亮架构:那我再考考你,假如让你去订单组,对订单快照或者说订单流水进行分表,你怎么做?

我(思考状):订单流水信息有一个明显的不同点在于它的主键Id是一个真正的无意义自增长整型,刚才提到的方式是可行且通用的,但是针对这种特殊场景,我会采用分段分表的方式,比如 1 - 100万为表1,100万01到200万为表2,以此类推,反正这个表只有插入和按Id查询,至于按订单人查询的功能,其他模块就满足了,不用我考虑。

我(瞬间反应过来):不对啊,那订单流水Id基于什么获取呢?我们都要分表了,难道用自增Id?

亮架构:你能想到这一点还挺好的,现在有很多分布式算法都可以解决这种问题,比如Twitter的分布式自增ID算法(Snowflake)、Redis的incr命令、百度的uid-generator算法等等,很好,你也有一点程序员的样子了,知道反问了。

 

把上述知识总结抽象,你能得到什么?

亮架构:你刚才提到了很关键的一点,你说你之所以用最简单的水平分割方式去处理,是因为其他系统的代码也都是这么写的?

我:是的,所以我就把它们复制粘贴,改了一下。

亮架构:OK,你看,无论是简单的水平取模方式,还是一致性哈希,亦或是Range方式,它的本质都是:SQL解析 =》SQL重写 =》 路由 =》 数据库执行 =》 结果返回

不同点在于,几个方案的路由策略不一样而已,你把这些东西抽象成可配置化的解决方案,放到咱们的Lib库中,以后别人再用的时候是不是就没那么麻烦了?

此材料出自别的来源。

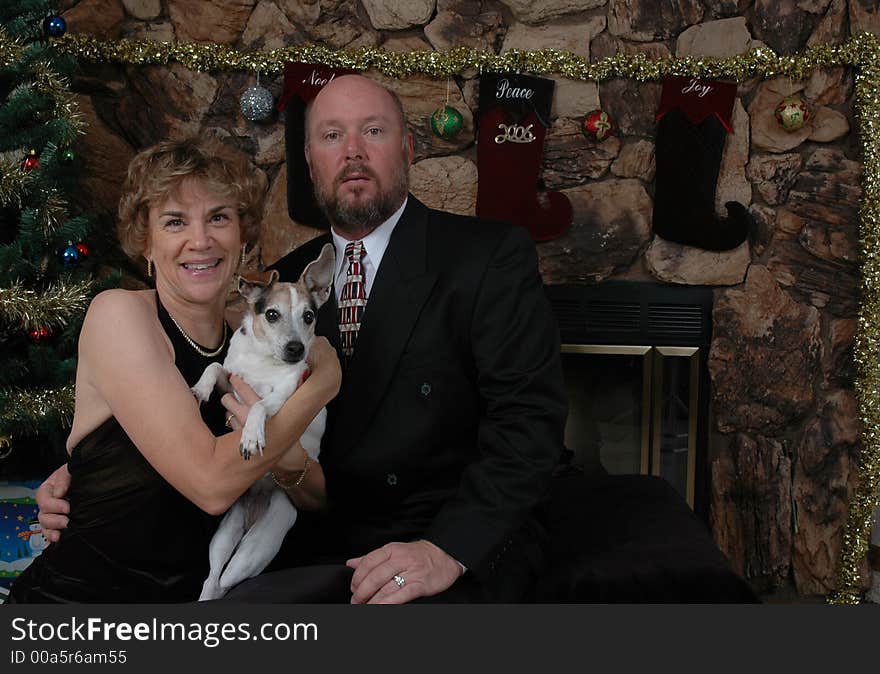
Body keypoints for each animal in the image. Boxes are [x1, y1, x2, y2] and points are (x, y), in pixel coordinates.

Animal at [189, 242, 334, 600]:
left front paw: (251, 436)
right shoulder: (231, 381)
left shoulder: (283, 397)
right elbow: (215, 368)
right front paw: (200, 388)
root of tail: (254, 505)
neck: (263, 361)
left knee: (226, 581)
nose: (296, 349)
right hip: (224, 536)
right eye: (271, 314)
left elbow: (258, 407)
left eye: (308, 317)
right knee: (212, 578)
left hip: (257, 548)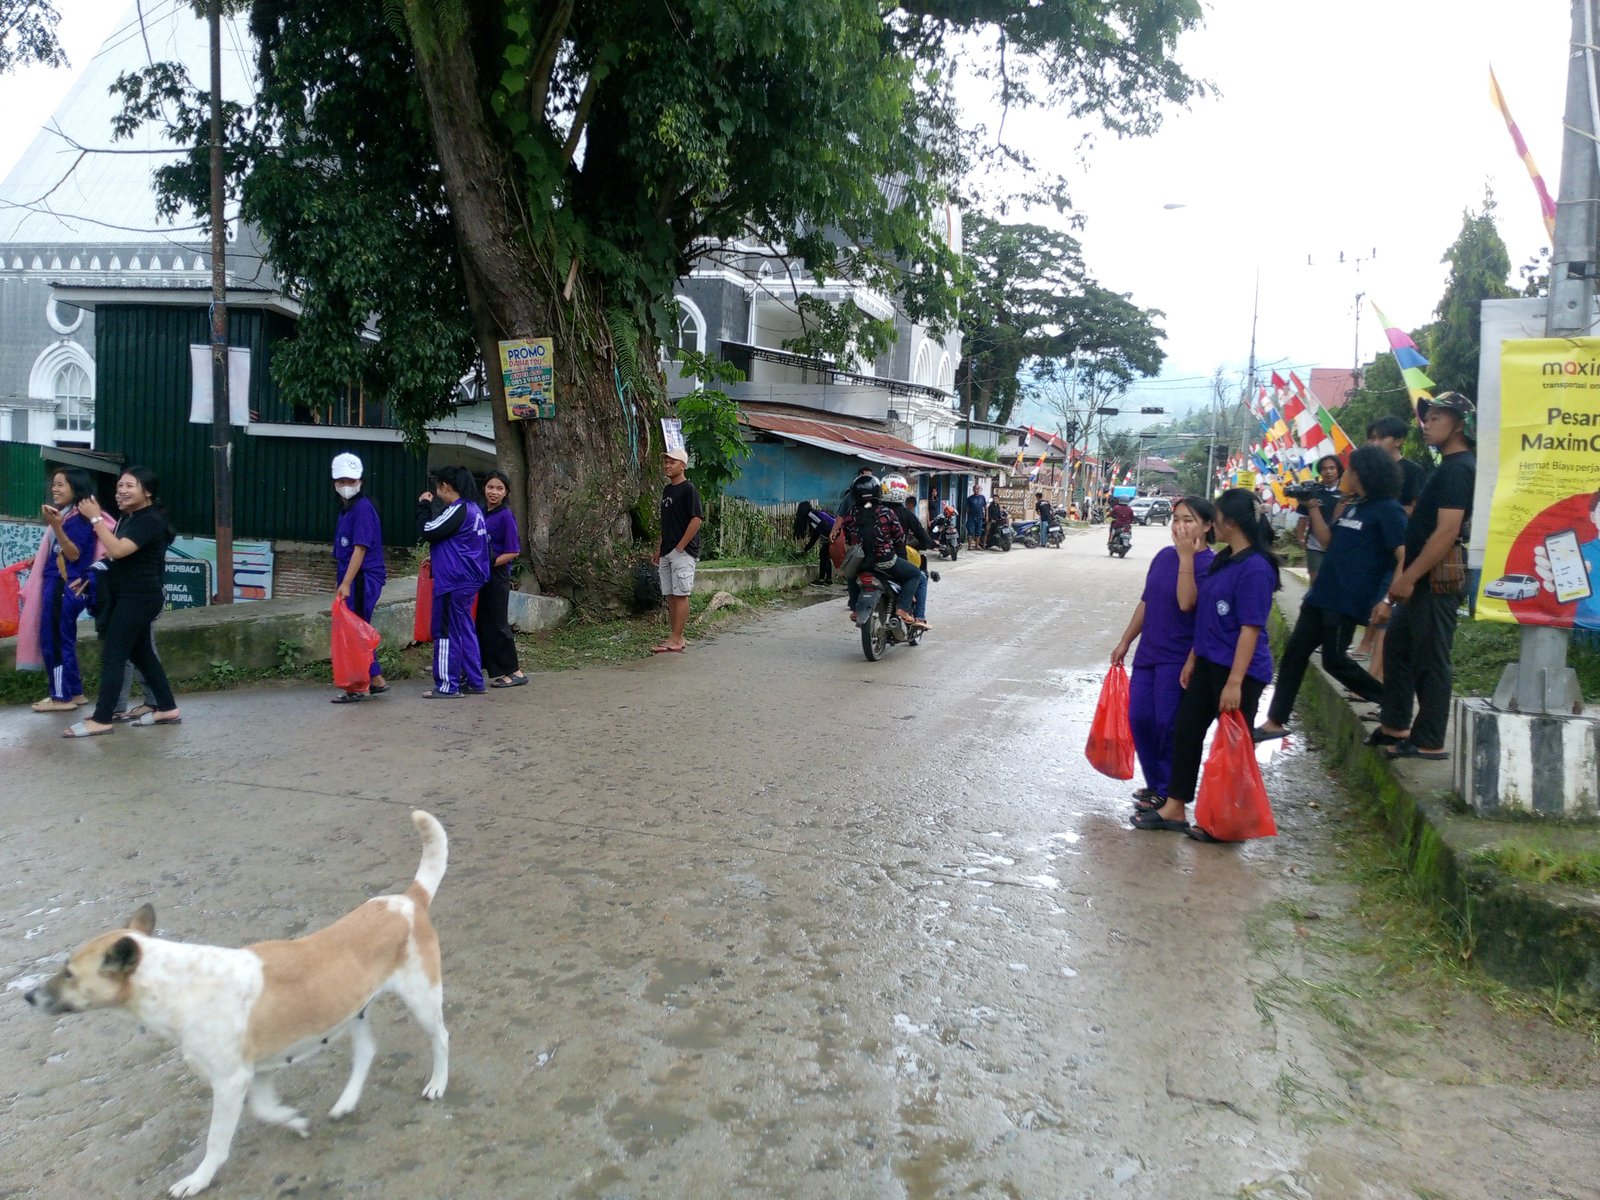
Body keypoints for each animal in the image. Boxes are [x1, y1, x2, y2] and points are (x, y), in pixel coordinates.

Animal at [25, 812, 451, 1196]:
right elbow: (264, 1109)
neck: (178, 984)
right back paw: (346, 1102)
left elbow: (216, 1140)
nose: (26, 995)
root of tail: (407, 900)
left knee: (441, 1038)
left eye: (68, 972)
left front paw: (198, 1179)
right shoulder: (257, 1071)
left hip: (422, 1000)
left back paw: (437, 1083)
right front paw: (294, 1121)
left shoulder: (229, 1082)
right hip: (351, 1010)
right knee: (366, 1051)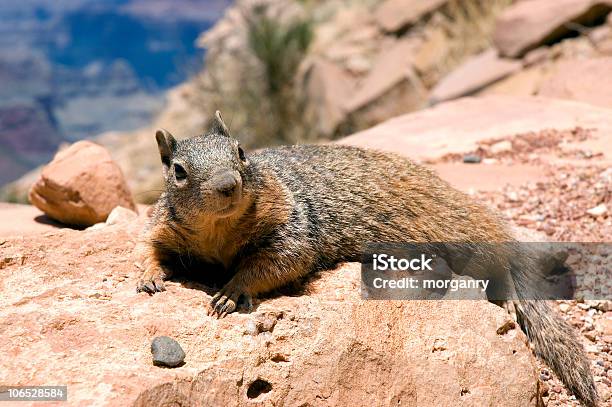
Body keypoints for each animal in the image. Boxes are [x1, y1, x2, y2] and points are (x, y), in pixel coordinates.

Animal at [135, 111, 596, 407]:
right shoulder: (164, 226)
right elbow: (147, 247)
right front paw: (148, 277)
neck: (220, 233)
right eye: (178, 170)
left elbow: (280, 260)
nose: (229, 184)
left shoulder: (293, 222)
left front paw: (231, 291)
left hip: (464, 237)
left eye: (242, 151)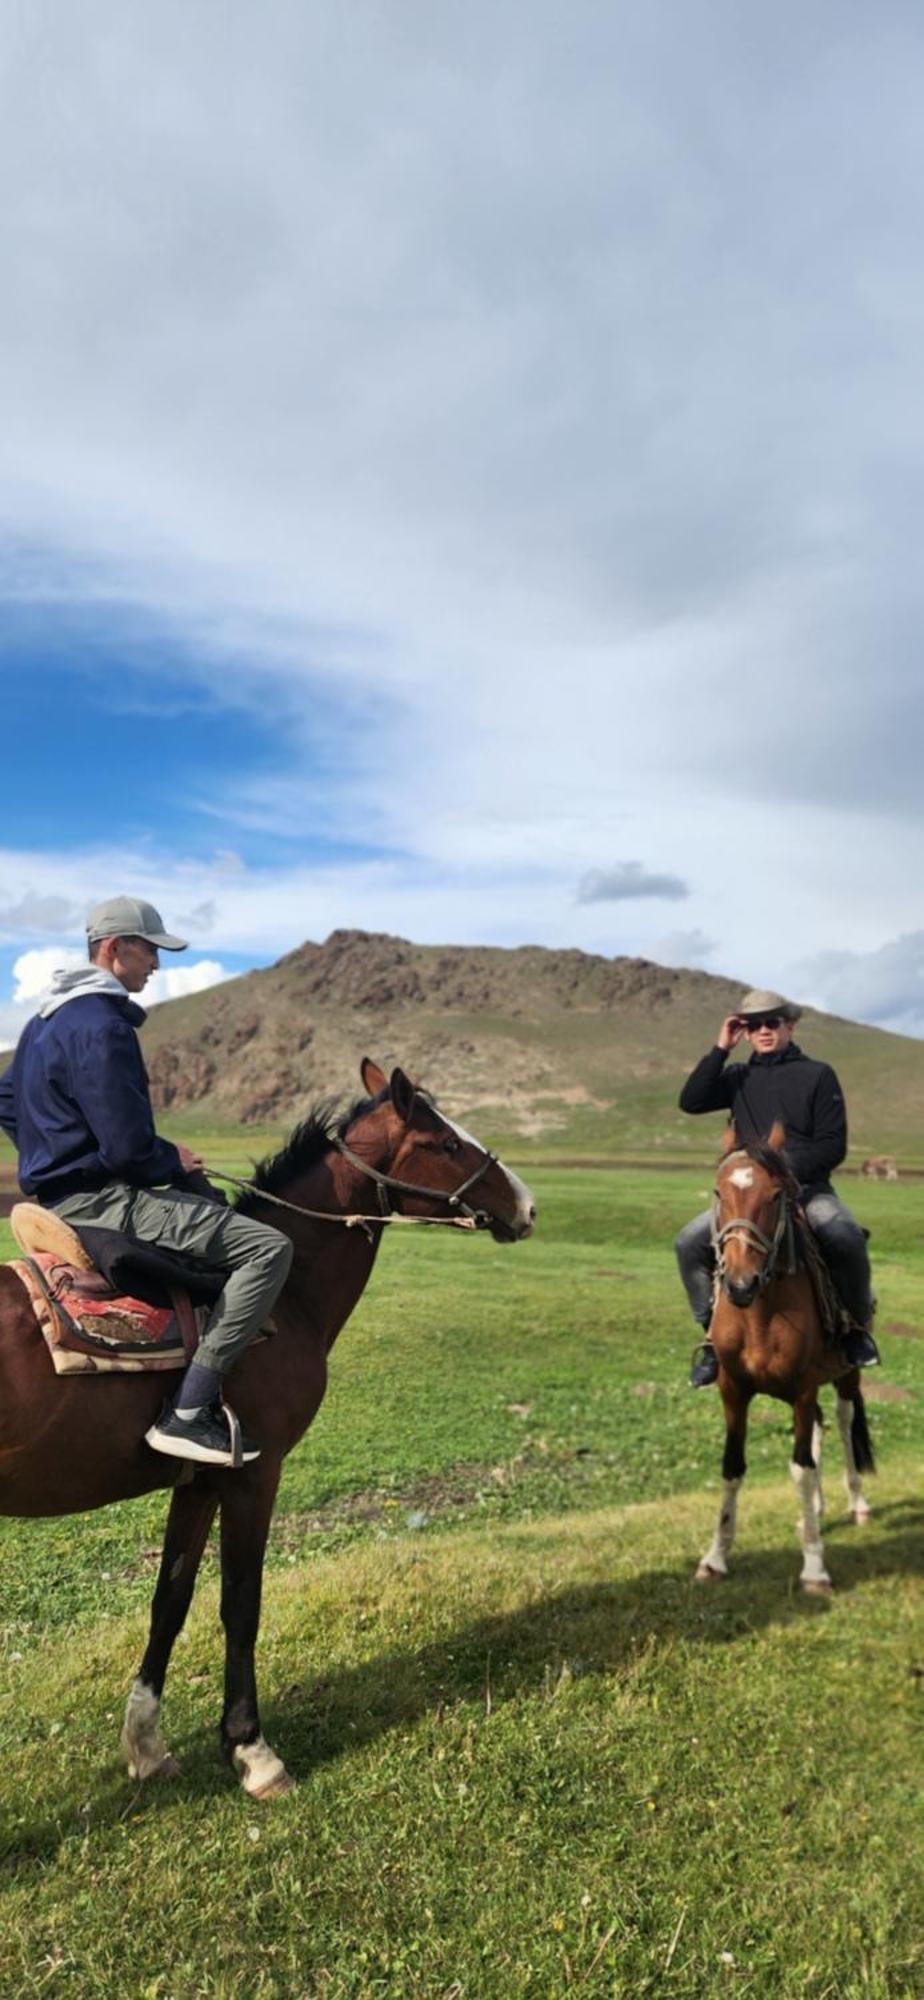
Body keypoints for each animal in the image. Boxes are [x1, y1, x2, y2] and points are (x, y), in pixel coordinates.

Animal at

我:是的,既省时间,又省精力,只要咱们都用的是Mybatis和MySQL就行。

亮架构(扶额):你再想想...

我(思考状):对,是我狭隘了,我们刚刚所说的策略根本不用在乎是什么数据库,是什么ORM框架,无论是MongoDB也好,MySQL也罢,它真正的流程就那么几步,我只需要依赖Spring体系,获取到数据库连接信息,然后重写SQL为它分配路由即可。

亮架构(笑了笑,起身走了):孺子可教也,你还觉得每天都是CRUD了吗?明明有一个研究和学习的机会放在你的面前,是你自己选择了最简单的方式,因为你既追求速度,又害怕出问题,所以你用了和前人一样的方式来解决这个问题,工作中很难遇到造火箭的机会,但是造个自行车,哪怕是车轮,也是挺好的吧,认真学习,以后要抓住机会啊。